Extracted records:
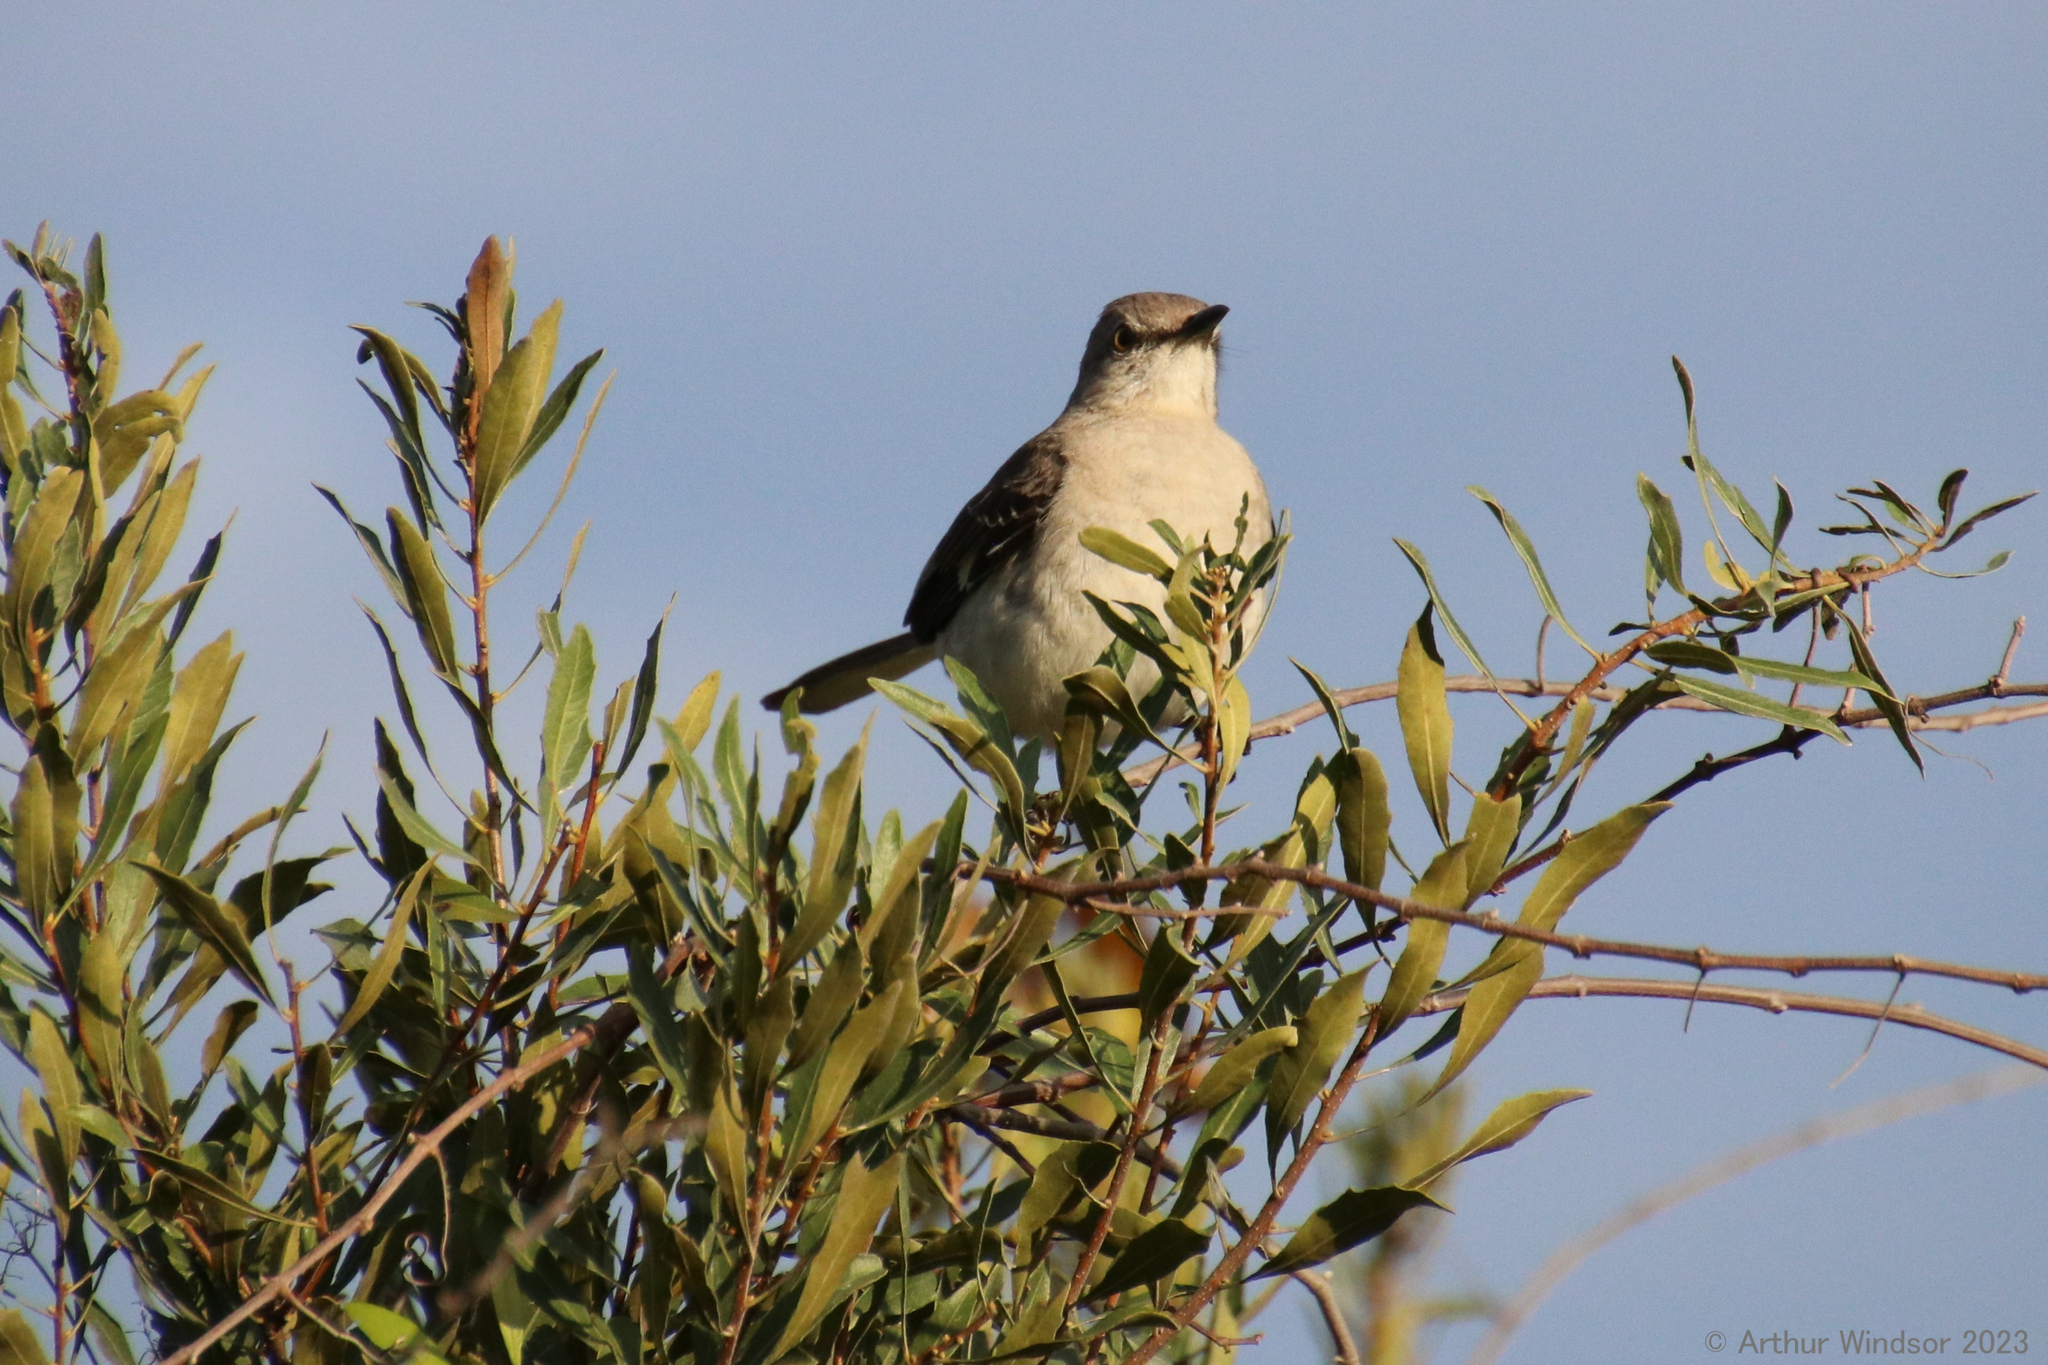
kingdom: Animalia
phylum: Chordata
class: Aves
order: Passeriformes
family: Mimidae
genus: Mimus
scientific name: Mimus polyglottos
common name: Northern mockingbird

*SET TASK*
Rewrite the listing above, changing "common name" to "vernacular name" and keeping every other line unchanged. Omit the pictures.

*RESULT FOR THIS EXERCISE*
kingdom: Animalia
phylum: Chordata
class: Aves
order: Passeriformes
family: Mimidae
genus: Mimus
scientific name: Mimus polyglottos
vernacular name: Northern mockingbird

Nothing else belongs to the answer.